In 2001, a diverse and international fanbase known as the “Potterheads” emerged, and over a decade and eight movies produced later, its wide audience is still begging for more. On the tail of the highly anticipated prequel, “Fantastic Beasts and Where to Find Them” (2016), comes a Syfy original series to hold over the matured audience — “The Magicians.”
If you’re looking to catch a Quidditch match, then you’re in the wrong place.
Borrowing from the concept of J.K. Rowling’s successful “Harry Potter” series, “The Magicians” features a sexier, darker wizarding world where angsty freshmen at the prestigious Brakebills University learn to hone their magical abilities while also participating in some sketchy extracurricular activities including (but not limited to) mixology, sex and the occasional séance. This is not Hogwarts.
The two-part premiere introduces us to Quentin Coldwater (Jason Ralph, “A Most Violent Year”), a depressed graduate student who mimicks the introverted comic book geek struggling to grow up but unwilling to relinquish a hold on youth. While long-time friend and magic skeptic Julia (Stella Maeve, “The Runaways”) grounds Quentin in the real world, the two are later faced with the age-old conflict between friends when Julia fails to pass the entrance examination into Brakebills, turning to the darker side of magic in her desperation for power.
“The Magicians” is painstakingly familiar to the struggles of the average millennial balancing on the precipice of maturity and adolescence; it succeeds in highlighting the need for belonging when faced with the adult world. So when a flyaway piece of parchment magically lures Quentin into a world of fantasy, it feels like home.

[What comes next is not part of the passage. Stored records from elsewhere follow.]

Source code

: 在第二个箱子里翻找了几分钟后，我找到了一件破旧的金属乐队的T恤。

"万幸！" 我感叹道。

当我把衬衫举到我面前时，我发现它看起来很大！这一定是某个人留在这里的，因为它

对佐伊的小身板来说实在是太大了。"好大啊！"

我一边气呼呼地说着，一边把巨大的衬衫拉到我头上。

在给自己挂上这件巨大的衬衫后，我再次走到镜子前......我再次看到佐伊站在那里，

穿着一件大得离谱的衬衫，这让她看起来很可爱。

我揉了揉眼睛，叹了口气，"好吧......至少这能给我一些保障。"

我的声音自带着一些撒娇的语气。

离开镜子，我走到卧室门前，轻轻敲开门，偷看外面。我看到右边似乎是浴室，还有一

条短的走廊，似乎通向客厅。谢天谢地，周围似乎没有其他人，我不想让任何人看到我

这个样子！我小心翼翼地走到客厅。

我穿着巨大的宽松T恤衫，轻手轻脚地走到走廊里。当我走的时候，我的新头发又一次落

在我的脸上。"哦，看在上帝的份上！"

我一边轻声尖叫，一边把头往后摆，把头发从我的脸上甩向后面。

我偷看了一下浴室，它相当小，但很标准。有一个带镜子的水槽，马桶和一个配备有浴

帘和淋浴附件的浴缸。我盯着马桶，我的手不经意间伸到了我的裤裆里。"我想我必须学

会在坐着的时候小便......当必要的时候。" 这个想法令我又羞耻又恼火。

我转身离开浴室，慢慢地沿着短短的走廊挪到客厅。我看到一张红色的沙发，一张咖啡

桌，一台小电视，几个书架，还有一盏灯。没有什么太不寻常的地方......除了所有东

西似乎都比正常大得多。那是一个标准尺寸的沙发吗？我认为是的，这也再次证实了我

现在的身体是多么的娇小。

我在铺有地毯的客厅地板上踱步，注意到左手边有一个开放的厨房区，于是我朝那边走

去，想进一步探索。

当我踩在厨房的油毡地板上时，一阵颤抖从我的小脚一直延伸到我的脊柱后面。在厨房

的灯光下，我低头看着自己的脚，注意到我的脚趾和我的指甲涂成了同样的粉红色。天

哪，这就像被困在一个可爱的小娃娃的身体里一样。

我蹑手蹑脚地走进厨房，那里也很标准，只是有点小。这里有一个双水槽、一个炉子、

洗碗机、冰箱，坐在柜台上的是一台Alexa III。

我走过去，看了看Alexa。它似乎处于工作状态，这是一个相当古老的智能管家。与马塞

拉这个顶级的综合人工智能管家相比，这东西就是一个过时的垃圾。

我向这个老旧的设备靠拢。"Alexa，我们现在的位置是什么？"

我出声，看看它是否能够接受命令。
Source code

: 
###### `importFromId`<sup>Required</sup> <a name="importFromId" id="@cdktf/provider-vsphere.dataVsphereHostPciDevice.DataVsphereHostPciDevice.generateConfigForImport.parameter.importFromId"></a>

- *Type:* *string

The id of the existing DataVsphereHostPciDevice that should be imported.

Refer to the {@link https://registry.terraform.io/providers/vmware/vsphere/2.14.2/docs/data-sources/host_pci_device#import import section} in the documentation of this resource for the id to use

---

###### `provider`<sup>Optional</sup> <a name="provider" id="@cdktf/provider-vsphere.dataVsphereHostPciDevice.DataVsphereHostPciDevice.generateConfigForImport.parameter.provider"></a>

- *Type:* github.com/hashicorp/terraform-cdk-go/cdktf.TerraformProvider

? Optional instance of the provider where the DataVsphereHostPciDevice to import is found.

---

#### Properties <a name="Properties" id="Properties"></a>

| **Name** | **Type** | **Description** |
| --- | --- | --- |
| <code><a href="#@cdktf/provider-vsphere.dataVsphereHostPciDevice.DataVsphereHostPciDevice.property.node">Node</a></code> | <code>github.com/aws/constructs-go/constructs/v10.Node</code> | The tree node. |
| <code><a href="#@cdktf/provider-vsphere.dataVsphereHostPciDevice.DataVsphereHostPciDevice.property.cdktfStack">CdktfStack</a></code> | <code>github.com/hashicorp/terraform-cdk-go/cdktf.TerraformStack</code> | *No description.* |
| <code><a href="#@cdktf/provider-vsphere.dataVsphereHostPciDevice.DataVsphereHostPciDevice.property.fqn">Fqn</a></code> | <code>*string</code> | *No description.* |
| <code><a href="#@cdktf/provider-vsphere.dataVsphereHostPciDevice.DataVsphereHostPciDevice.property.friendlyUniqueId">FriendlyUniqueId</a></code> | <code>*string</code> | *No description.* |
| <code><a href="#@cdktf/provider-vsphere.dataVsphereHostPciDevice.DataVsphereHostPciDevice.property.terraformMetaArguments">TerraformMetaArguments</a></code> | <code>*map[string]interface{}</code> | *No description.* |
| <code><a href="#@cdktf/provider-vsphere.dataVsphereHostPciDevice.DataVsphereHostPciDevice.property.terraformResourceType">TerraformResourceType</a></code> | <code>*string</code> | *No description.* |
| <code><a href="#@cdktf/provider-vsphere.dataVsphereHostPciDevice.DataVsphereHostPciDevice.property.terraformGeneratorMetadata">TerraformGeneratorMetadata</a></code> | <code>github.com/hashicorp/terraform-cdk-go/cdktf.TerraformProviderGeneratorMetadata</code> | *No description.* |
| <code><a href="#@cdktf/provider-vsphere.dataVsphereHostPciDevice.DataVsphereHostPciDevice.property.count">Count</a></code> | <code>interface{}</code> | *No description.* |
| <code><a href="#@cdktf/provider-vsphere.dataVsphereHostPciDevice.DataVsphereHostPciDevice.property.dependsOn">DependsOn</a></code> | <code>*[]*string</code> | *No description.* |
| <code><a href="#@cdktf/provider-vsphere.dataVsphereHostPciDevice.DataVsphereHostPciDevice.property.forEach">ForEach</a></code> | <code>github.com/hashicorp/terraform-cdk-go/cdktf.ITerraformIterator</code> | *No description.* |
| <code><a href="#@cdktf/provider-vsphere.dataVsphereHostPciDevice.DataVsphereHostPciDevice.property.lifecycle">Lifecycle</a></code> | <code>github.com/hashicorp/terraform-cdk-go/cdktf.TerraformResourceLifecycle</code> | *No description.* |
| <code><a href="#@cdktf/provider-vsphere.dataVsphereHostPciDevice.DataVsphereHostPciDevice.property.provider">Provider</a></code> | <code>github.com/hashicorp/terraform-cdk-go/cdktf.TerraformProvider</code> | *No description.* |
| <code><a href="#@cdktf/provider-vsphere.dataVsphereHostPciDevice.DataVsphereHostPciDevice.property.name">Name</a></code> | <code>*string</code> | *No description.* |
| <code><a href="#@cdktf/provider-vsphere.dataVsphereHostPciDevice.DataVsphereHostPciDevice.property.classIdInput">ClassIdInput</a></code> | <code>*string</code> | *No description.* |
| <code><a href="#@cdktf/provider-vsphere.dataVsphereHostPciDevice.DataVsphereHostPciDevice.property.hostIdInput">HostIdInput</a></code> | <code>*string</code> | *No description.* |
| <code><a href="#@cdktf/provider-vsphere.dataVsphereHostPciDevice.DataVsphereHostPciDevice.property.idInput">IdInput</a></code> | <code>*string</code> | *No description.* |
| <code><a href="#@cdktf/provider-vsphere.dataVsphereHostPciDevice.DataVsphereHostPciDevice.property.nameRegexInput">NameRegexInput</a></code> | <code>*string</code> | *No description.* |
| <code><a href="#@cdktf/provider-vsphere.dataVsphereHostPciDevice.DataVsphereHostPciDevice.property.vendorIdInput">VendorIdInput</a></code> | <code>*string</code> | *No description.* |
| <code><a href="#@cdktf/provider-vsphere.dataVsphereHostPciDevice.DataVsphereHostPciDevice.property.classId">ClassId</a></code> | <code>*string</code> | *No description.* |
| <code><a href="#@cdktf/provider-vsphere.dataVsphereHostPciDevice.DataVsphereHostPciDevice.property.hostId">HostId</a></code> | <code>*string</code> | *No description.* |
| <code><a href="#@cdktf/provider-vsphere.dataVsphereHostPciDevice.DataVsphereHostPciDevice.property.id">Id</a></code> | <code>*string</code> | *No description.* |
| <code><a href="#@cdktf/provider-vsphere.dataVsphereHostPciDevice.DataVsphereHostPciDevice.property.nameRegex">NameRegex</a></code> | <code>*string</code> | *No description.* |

Even though the pilot episode is overly crammed with introductions into the magical community, it highlights dark topics such as rape, drugs and the lust for power, while the final scene serves as an introduction of our “Lord Voldemort” — a creature known as The Beast whose power to paralyze his victims yields gruesome deaths. It’s a scene in which the cast relies on eye movements to portray the overwhelming fear of being trapped inside one’s own body in the presence of a sadistic murderer, bringing chills through the screen to the viewer.
The second episode, “The Source of Magic,” is more successful in picking up the pace once the formalities have passed, presenting a unique view into the darker side of magic practiced by Julia juxtaposed with the sparkling magic of Quentin’s world. While Quentin and his circle of magically inclined friends face disciplinary action and PTSD as a result of bringing The Beast into the world, Eliot (Hale Appleman, “Teeth”) and Quentin bond over the probable alcoholic butterbeer equivalent in the “Physical Kids” cottage. Afraid of the depression he might sink back into pending his expulsion from Brakebills, Eliot gives (us all) some much needed advice — that we’re not alone in this and we shouldn’t hang onto the past. There’s even a well-placed “Avada Kedavra” joke thrown in. Meanwhile, Julia battles her conscience and performs dark magic in hopes of joining the secret coven of magicians hiding away in the New York area. Choosing power over morals, she earns her first star tattoo and official entrance into the anti-Brakebills gang. The episode concludes with tested friendships and the promise of a fast-approaching battle between good and evil.
Overall, “The Magicians” is geared toward the grown-up millennial audience of the Harry Potter franchise. And although both share similarities that are, at times, blatantly pointed out, they are entirely distinct in their approaches. In the end, “Harry Potter” was about a boy who lived. “The Magicians” is about the man that survived.